Elon Musk on Friday fulfilled a promise to release some of the code underlying how Twitter filters and presents the information that users see.
Twitter released computer code it called “the algorithm” on Github revealing some of the inner workings of the black box that determines which tweets a user sees — which is far more complicated than simply showing all tweets from people you follow.
“Most of the recommendation algorithm” was released and “the rest will follow,” Musk said on the platform he owns. “No doubt, many embarrassing issues will be discovered, but we will fix them fast!” he added.
The algorithm is important because rather than focus on simply presenting a chronological feed from those a user follows — which would also take far less staff — Musk has said that he will de-amplify content freely. That means that while users might not be censored outright the way they would under the old regime, they could be reaching significantly fewer people, without even realizing that anything was happening, similar to a form of soft “shadow-banning.”
Engineers wrote that the “For You” feed consists half of people you follow, and half of people you don’t. “This requires a recommendation algorithm to distill the roughly 500 million Tweets posted daily down to a handful of top Tweets that ultimately show up,” they explained.
The code also deals with “Trust and Safety,” which has in the past been used by Twitter to hide information such as the Hunter Biden laptop scandal just before the 2020 election.
However, the code only contains logic and machine learning models, not the data that powers it, so it is of limited use. For example, you can see code building the “Model to detect toxic tweets. Toxicity includes marginal content like insults and certain types of harassment. Toxic content does not violate Twitter terms of service.”
In part, it looks for keywords dealing with “politics,” “insults,” and “race,” but you can’t see what those keywords are. The end result of many factors is a “toxicity score” being assigned to each tweet.
The code shows that Twitter keeps track of Democrats, Republicans, important users (called VITs), and Musk himself, saying, “These author ID lists are used purely for metrics collection.
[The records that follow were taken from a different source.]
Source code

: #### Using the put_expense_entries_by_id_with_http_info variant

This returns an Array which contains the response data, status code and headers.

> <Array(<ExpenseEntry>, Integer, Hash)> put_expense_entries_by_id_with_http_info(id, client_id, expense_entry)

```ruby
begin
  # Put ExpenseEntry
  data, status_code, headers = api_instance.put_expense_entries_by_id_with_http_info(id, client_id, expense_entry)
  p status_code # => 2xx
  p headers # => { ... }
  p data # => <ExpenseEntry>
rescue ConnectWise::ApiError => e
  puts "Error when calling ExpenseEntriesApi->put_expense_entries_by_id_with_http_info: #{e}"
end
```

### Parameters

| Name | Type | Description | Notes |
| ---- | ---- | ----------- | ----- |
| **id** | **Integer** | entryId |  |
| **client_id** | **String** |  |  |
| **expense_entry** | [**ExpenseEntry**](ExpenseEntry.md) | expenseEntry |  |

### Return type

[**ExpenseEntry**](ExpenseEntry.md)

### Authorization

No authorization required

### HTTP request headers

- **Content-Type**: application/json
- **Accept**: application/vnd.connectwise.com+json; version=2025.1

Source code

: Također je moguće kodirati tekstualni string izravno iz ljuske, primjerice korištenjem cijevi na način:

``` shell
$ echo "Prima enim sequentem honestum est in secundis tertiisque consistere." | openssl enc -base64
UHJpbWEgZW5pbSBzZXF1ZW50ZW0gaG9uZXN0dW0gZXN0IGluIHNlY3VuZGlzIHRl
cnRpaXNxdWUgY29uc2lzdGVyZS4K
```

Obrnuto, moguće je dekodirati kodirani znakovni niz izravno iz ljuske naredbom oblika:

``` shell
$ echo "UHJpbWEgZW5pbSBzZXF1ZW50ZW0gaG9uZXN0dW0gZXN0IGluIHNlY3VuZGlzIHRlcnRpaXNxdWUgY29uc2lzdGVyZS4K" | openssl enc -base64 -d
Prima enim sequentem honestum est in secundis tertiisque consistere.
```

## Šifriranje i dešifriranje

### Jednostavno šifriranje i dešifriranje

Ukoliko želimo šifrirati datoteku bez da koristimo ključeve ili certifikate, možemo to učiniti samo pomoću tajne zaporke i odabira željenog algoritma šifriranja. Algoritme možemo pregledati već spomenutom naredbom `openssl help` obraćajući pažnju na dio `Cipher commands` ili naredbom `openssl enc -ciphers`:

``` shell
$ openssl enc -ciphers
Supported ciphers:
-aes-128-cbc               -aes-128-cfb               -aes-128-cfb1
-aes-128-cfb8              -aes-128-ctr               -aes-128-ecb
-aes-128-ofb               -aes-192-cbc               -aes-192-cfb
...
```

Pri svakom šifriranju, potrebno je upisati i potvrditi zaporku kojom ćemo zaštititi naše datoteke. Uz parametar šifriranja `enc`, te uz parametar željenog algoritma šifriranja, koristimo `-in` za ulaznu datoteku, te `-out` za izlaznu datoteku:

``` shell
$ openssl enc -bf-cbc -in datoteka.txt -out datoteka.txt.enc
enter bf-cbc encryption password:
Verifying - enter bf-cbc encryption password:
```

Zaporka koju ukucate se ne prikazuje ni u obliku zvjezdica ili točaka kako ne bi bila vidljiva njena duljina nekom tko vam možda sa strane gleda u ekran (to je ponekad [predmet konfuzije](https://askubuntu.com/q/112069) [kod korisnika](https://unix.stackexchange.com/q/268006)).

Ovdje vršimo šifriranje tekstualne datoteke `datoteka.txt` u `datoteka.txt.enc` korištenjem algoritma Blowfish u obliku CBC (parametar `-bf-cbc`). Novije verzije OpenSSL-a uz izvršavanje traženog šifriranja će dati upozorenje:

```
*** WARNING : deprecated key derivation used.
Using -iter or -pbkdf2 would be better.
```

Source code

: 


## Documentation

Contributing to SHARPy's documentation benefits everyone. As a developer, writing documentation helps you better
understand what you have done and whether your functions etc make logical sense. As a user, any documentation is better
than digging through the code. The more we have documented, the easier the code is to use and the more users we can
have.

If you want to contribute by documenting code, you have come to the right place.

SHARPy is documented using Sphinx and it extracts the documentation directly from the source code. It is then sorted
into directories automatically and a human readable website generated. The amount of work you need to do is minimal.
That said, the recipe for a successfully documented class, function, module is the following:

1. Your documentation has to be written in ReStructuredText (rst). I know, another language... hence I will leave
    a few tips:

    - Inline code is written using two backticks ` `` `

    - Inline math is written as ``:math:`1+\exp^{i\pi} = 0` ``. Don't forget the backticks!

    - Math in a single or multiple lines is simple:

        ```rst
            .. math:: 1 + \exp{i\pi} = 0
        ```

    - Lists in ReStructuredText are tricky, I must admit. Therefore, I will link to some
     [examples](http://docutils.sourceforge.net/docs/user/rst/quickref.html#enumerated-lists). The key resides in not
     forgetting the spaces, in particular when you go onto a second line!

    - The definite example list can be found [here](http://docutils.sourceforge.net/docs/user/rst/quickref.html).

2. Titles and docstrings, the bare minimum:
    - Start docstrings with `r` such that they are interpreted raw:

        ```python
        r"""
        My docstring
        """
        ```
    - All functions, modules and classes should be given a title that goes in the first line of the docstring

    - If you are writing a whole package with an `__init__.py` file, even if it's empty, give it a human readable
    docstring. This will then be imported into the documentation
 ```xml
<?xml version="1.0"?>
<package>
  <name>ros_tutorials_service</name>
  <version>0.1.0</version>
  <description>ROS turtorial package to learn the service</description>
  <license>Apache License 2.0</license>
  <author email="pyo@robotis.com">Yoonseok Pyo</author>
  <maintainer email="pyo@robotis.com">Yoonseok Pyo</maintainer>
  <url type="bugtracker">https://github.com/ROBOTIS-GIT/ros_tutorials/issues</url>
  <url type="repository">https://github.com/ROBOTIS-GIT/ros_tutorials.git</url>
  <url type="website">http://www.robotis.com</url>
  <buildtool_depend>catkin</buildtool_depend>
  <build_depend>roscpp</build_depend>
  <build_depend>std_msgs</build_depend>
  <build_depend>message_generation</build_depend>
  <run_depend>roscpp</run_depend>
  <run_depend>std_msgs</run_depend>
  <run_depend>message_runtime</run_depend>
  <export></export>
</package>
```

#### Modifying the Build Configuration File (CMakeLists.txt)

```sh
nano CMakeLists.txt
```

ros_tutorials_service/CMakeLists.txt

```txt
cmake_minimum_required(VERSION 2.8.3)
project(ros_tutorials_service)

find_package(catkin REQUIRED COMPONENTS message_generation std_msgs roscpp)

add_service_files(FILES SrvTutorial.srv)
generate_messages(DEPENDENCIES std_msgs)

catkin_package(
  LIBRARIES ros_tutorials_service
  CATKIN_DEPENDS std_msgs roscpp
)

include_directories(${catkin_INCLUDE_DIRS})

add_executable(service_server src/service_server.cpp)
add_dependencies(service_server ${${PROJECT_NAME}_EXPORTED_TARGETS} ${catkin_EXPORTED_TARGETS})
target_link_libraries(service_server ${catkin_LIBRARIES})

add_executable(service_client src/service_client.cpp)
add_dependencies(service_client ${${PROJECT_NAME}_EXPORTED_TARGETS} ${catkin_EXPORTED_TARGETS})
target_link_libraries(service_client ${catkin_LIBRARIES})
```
We track how often we are serving Tweets from these authors and how often their tweets are being impressed by users. This helps us validate in our A/B experimentation platform that we do not ship changes that negatively impacts one group over others.”
It also references blacklisted topics and searches.
Under “SpaceSafetyLabels,” it includes DoNotAmplify, CoordinatedHarmfulActivity, CivicIntegrityMisinfo, MedicalMisinfo, GenericMisinfo, HighToxicity, and UkraineCrisis.
It lists as “Deprecated” safety labels named MisinfoCovid19, MsinfoBrazilianElection, MsnfoCovid19Vaccine, MsnfoFrenchElection, MsnfoPhilippineElection, and MsnfoUsElection.”
It sets a “tweet safety level” based on factors like TweetContainsHatefulConductSlurLowSeverity.
“The [[VisibilityReason]] feature represents a VisibilityFiltering [[SPAM.FilteredReason]], which contains safety filtering verdict information including action (e.g. Drop, Avoid) and reason (e.g. Misinformation, Abuse),” a code comment says.
It also orchestrates a “misinfo nudge.”
And it considers policy violations, which include ElectionInterference, MisinformationVoting, HackedMaterials, MisinformationCivic AbusePolicyUkraiseCrisisMisinformation, MisinformationMedical, and MisinformationGeneral.
Last week following the Nashville shooting, many conservatives were banned for calling attention to a “Trans Day of Vengeance” set to take place on Saturday, even though the original far-Left accounts were not banned when they originally promoted the event.